SAR'336 is a specific Treg activator, supporting its further development for the treatment of AI diseases.
由于药理学和药代动力学(PK)特性欠佳,天然细胞因子不太适合全身给药治疗。重组人白细胞介素-2(rhIL-2)在治疗自身免疫性(AI)疾病方面显示出前景,但全身半衰期短,且免疫反应相反,导致治疗指数不理想。
使用半合成微生物技术平台设计一种位点特异性聚乙二醇化形式的rhIL-2,其具有增强的PK特性、诱导免疫抑制性调节性CD4 + T细胞(Tregs)的特异性,以及减少对非靶向效应T细胞和NK细胞的刺激。构建了一个rhIL-2分子文库,在IL-2与其同源受体βγ(IL-2Rβγ)信号复合物结合的界面附近安装了单一位点特异性、生物正交化学兼容的非标准氨基酸。生物正交位点特异性聚乙二醇化和功能筛选确定了在IL-2Rβγ复合物处效力减弱但仍保留与IL-αR链结合的变体。

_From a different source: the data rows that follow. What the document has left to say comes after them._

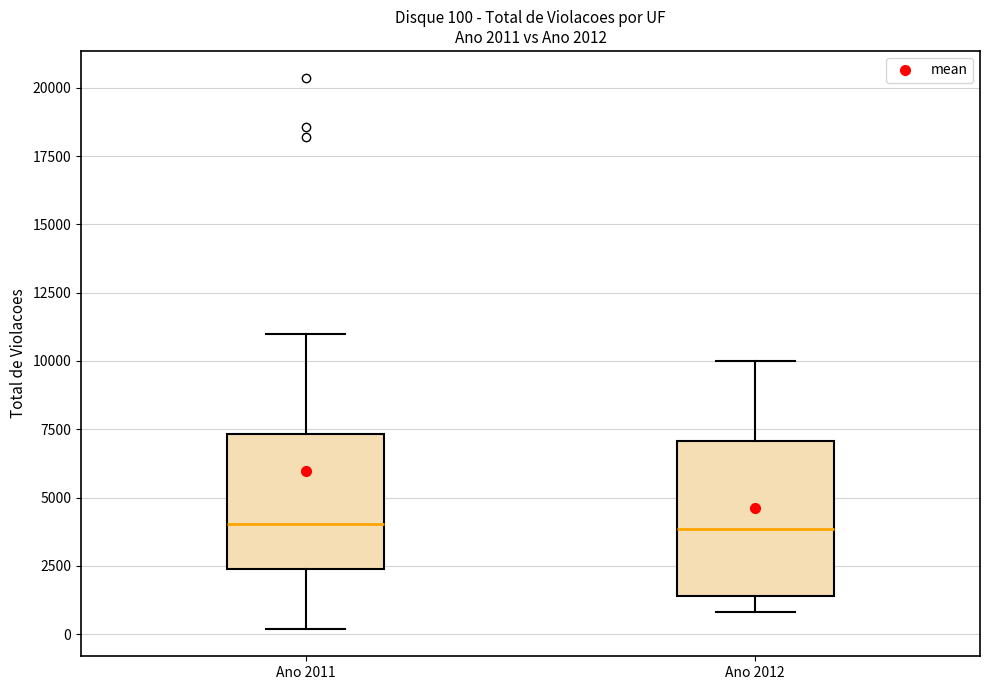

Comparing the boxes themselves (not the whiskers), which one is the tallest?

Ano 2012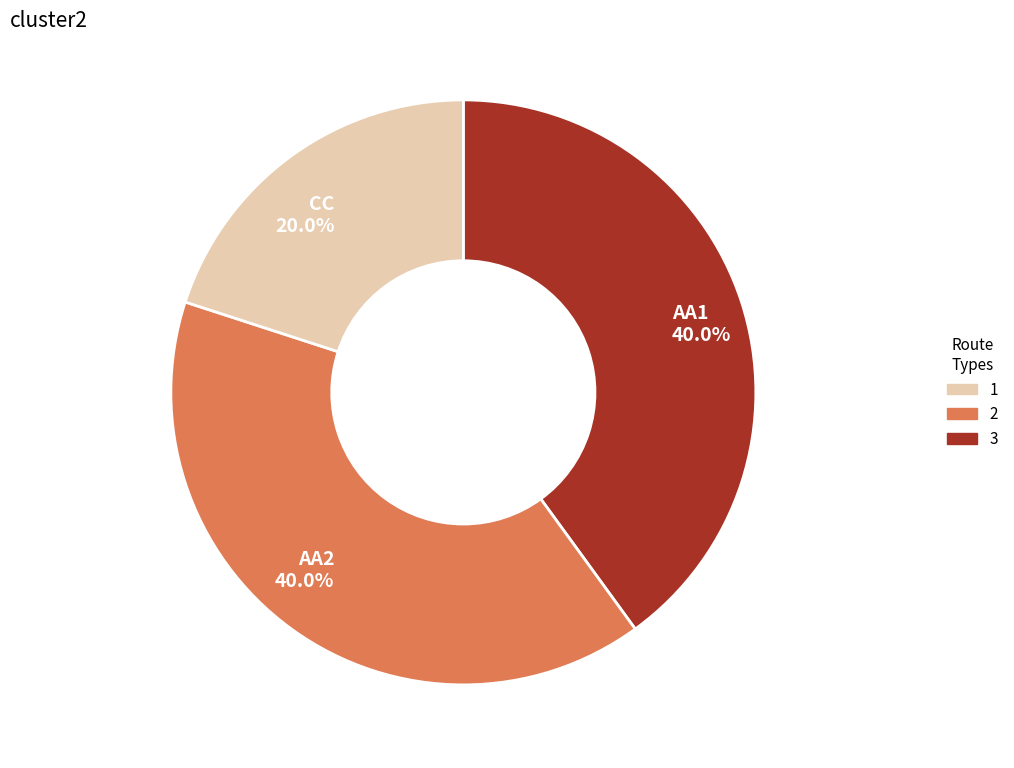

What is the smallest slice in the pie chart?

CC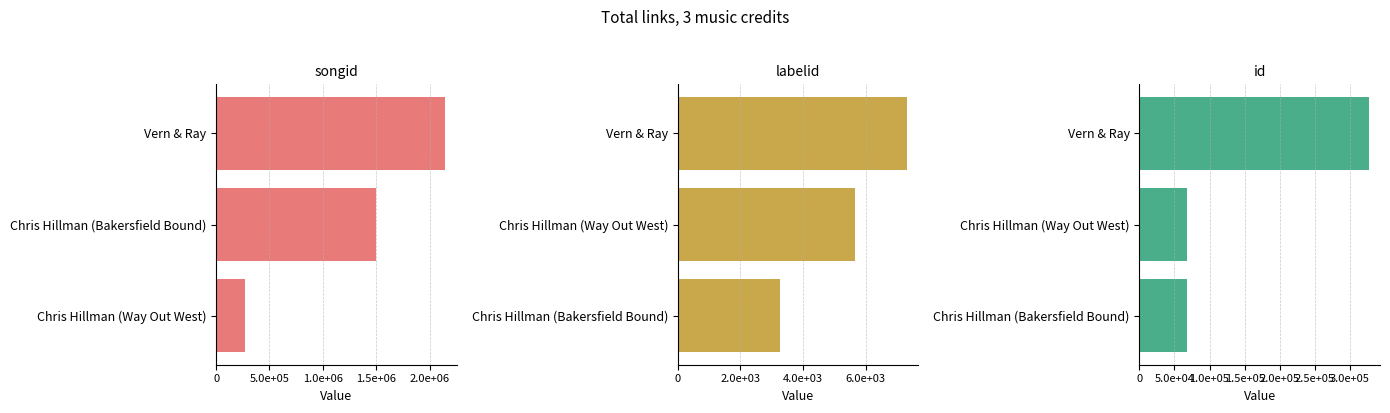

What is the spread (max minus min) of values at Vern & Ray?

2139008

在小鼠中的表型筛选确定了在H16位点聚乙二醇化的rhIL-2即SAR444336(SAR'336;原名THOR-八零九)作为潜在的开发候选物,它能特异性地扩增外周CD4 + Tregs,并上调与其抑制功能相关的标志物,包括FoxP3、ICOS和Helios,但对CD8 + T细胞或NK细胞的扩增作用极小。在非人类灵长类动物中,给予SAR'336也能诱导Tregs的剂量依赖性扩增和抑制性标志物上调,而CD8 + T细胞或NK细胞无明显扩增。在迟发型超敏反应小鼠模型中,给予SAR'336可减轻炎症,有效抑制CD4 +和CD8 + T细胞增殖。
SAR'336是一种特异性Treg激活剂,支持其进一步开发用于治疗AI疾病。